It is National Siblings Day. 80% of Americans have at least one sibling. I am in that percentage. I have one brother. Admittedly we haven’t always gotten along, but he is mine for better or for worse.

My daughter, however, is of the 20% who do not have a sibling, and I am constant wondering if she is missing out on that connection. She will quickly tell you that she is not, but I spend too many sleepless nights wondering what life will look like for her after her father and I are gone.

And then there are my brother’s children. He has three beautiful girls of his own, and his soon-to-be-wife has two daughters of her own. I have watched gaggle of girls become a family in the last year. It warmed my heart when the youngest called the others her sisters.

But more and more, I think they are the exceptions. I think more and more families struggle to stay close. With all the stresses of work and children, I think sibling relationships fall apart. But three books that will remind you of the importance of family are:

During a 1964 blizzard, Dr. David Henry is forced to deliver his own twins. His son is born perfectly – 10 fingers and 10 toes, all normal, but his daughter delivered minutes later has Down’s Syndrome. Panicking, he makes a split second decision, telling his nurse to take his daughter away to an institution and never speak of it again. However, the nurse cannot part with the infant and disappears to another city to raise the child. This decision alters the course of two families’ lives. Norah, David’s wife is inconsolable and eventually cause the marriage to break. Paul, the son of David and Norah, has to raise himself, wondering why his parents are continuously grieving. But Phoebe, David and Norah’s daughter, is raised in a happy home, and Phoebe grows up into a beautiful, young woman.

Rill Foss and her 3 sisters and 1 brother live on a Mississippi shantyboat near Memphis in 1939. Her father has to rush her mother to the hospital and leaves Rill in charge. She handles the task well until strangers claiming to be from the state show up and take the children to a state orphanage. Rill doesn’t panic at first because they are promised to be reunited with the parents shortly. But Rill struggles and fails to keep the family together.

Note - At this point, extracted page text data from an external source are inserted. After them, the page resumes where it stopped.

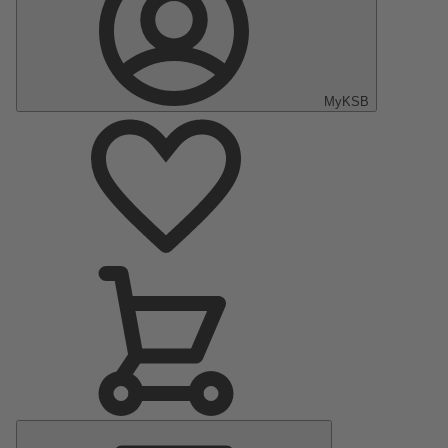
MyKSB
Menu
Principal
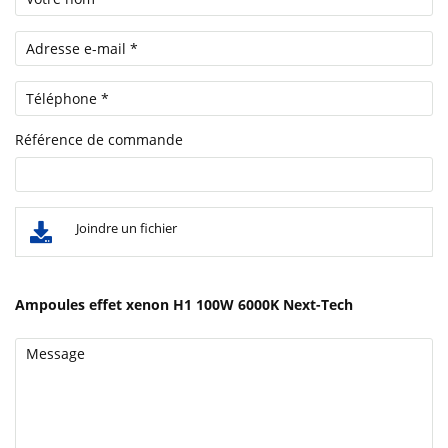
Référence de commande
Joindre un fichier
Ampoules effet xenon H1 100W 6000K Next-Tech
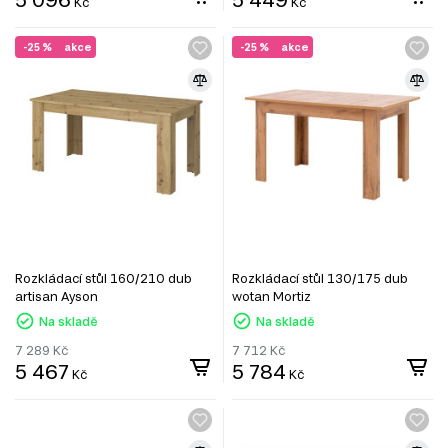
Kč
Kč
-25 %
akce
-25 %
akce
Rozkládací stůl 160/210 dub
Rozkládací stůl 130/175 dub
artisan Ayson
wotan Mortiz
Na skladě
Na skladě
7 289
Kč
7 712
Kč
5 467
5 784
Kč
Kč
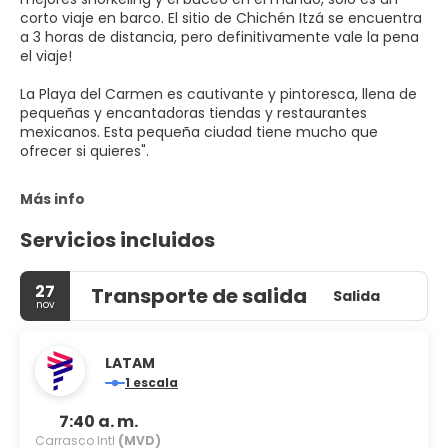
corto viaje en barco. El sitio de Chichén Itzá se encuentra
a 3 horas de distancia, pero definitivamente vale la pena
el viaje!
La Playa del Carmen es cautivante y pintoresca, llena de
pequeñas y encantadoras tiendas y restaurantes
mexicanos. Esta pequeña ciudad tiene mucho que
ofrecer si quieres".
Más info
Servicios incluidos
27
Transporte de salida
Salida
nov
LATAM
1 escala
7:40 a. m.
Carrasco Intl
(MVD)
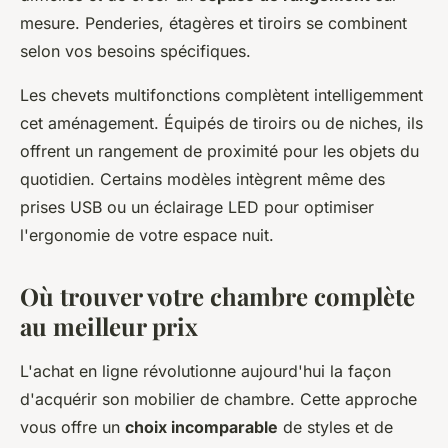
mesure. Penderies, étagères et tiroirs se combinent
selon vos besoins spécifiques.
Les chevets multifonctions complètent intelligemment
cet aménagement. Équipés de tiroirs ou de niches, ils
offrent un rangement de proximité pour les objets du
quotidien. Certains modèles intègrent même des
prises USB ou un éclairage LED pour optimiser
l'ergonomie de votre espace nuit.
Où trouver votre chambre complète
au meilleur prix
L'achat en ligne révolutionne aujourd'hui la façon
d'acquérir son mobilier de chambre. Cette approche
vous offre un
choix incomparable
de styles et de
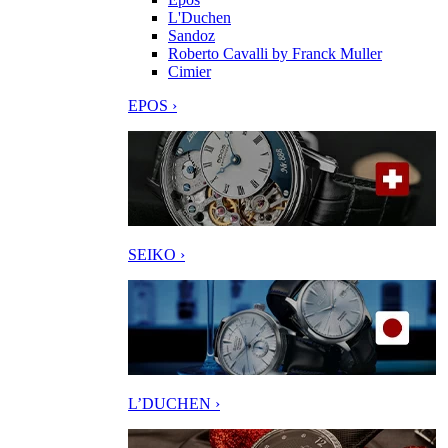
L'Duchen
Sandoz
Roberto Cavalli by Franck Muller
Cimier
EPOS ›
SEIKO ›
L’DUCHEN ›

In present day, Avery Foss is a success. She has a promising law career; she is newly married. But when Avery returns home to aid her ailing father, she discovers a family secret that will either heal the family or destroy it.

The Vignes twins will always be identical, but after running away at 16 years of age, their lives will take every different paths. Stella cuts ties with her family and discovers that she can pass for white. She eventually marries a white man who knows nothing of her past. They have a daughter that lives as a white woman. While her sister Desiree lives in the same small town they grew up in, marries a black man, and raises her daughter as black. Their lives could not be any more different. The daughters bring the sisters back together in their old age. Stella fears this reunion because her life was built on lies.